Don Henley at Bridgestone Arena in Nashville, Tennessee in 2017 (photo by Laura Roberts/Invision/AP).

Eagles’ songwriter Don Henley is petitioning for a stronger copyright law to protect artists against online pirating, the Associated Press reported. His plea to Congress attests to the larger copyright fight between the record industry and tech platform giants such as Google’s YouTube.

The hitmaker and Preston Hollow neighbor testified online before a Senate Judiciary committee considering potential changes to a 1998 copyright law. At present, this law permits owners of copyrighted material to formally ask the parties who pirate to remove the stolen content from the internet. If the parties timely agree to the request, no legal consequences play out. Failure to comply could result in criminal penalties.

Henley argued that this weak law needs reform so that the movie and record industries, entertainment software creators and authors can more effectively stop online piracy of their work.

Henley accused the law of being “a relic of a MySpace era in a TikTok world,” the Associated Press reported. The current law “still allows Big Tech to rake in revenue,” Henley said.

The subcommittee chairman, Sen. Thom Tillis, R-N.C., agrees that artists and industries have experienced major fallouts due to the pandemic and the ever-increasing issue of online pirating of copyrighted material. “The current system is failing and it’s failing badly,” Tillis stressed.
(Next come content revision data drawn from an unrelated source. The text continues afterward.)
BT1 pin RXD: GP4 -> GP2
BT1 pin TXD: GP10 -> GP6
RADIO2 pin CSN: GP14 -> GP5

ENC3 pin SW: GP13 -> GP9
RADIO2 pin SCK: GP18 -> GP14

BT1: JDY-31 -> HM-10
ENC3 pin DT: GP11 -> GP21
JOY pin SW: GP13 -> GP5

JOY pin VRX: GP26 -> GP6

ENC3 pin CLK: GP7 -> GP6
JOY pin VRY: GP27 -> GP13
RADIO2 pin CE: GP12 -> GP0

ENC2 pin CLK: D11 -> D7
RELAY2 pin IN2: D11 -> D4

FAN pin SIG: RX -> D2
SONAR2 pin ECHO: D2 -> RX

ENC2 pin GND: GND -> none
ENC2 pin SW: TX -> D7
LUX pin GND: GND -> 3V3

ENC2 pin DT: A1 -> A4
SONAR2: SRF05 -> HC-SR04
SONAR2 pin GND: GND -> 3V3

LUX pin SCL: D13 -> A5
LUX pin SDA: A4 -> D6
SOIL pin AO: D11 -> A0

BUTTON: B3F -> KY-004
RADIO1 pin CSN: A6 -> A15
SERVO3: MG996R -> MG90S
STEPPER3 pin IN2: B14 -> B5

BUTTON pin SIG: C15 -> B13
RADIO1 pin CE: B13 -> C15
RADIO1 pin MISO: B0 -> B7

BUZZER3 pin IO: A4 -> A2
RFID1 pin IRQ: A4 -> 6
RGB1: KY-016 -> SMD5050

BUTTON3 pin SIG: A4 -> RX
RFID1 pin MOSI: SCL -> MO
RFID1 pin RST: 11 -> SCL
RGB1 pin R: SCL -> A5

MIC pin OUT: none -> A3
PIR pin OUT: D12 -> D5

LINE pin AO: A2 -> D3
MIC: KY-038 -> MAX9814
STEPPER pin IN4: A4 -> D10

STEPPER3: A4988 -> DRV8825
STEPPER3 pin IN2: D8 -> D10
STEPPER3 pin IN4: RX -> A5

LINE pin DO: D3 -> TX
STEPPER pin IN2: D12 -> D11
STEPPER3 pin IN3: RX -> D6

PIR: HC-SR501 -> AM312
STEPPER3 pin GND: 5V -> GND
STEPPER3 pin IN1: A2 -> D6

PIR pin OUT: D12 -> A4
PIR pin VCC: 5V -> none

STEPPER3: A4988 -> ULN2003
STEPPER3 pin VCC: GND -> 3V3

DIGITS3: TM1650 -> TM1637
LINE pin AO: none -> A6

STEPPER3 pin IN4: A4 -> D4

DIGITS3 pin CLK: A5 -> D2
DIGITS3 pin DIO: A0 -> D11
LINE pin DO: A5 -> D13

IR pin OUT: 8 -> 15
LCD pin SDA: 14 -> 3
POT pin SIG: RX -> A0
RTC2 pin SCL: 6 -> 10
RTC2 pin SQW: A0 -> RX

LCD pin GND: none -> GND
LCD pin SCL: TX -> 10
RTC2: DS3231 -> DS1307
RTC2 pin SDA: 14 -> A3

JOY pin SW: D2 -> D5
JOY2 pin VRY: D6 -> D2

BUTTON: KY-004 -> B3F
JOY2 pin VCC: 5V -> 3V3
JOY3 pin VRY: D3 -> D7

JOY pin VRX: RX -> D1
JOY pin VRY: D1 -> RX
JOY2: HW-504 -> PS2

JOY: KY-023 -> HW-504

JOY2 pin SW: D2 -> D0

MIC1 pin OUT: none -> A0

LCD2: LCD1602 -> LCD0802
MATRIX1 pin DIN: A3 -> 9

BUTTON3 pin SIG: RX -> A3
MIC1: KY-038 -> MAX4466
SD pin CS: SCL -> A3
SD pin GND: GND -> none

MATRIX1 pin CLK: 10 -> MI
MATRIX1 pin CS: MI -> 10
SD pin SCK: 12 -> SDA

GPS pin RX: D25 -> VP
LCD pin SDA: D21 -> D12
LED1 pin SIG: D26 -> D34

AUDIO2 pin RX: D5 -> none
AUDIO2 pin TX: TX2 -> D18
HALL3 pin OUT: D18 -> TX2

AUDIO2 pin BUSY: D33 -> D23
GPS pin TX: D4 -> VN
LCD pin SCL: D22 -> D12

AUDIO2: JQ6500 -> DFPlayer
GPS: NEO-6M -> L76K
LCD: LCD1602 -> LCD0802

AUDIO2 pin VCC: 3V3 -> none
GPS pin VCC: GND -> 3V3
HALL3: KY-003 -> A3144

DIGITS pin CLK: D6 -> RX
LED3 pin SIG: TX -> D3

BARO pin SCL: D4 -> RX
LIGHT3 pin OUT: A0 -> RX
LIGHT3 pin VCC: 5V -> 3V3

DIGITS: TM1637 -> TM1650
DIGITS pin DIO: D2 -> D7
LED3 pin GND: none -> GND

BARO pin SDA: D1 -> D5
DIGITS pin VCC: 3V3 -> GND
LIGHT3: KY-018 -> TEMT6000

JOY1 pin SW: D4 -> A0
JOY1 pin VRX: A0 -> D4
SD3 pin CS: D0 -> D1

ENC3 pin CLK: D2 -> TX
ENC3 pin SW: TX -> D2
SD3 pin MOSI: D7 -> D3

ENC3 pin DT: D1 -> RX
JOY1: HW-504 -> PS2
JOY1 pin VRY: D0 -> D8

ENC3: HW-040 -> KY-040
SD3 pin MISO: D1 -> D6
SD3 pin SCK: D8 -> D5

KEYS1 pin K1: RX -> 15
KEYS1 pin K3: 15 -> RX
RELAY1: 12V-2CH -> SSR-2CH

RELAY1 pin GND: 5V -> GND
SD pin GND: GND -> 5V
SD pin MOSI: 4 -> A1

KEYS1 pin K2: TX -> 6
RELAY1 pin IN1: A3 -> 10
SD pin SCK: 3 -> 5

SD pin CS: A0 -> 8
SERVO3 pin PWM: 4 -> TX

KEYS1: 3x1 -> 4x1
Other senators who listened to the hearing were Chris Coons of Delaware and Richard Blumenthal of Connecticut, both Democrats who support the looming change to the copyright law.

On the other hand, there are many cases where copyright holders wrongly accuse content users of piracy. Jonathan Berroya, president and CEO of Internet Association, testified that tech companies do not desire profit from pirated content. A large amount of infringement occurs by companies outside of the country and beyond the grasps of U.S. law.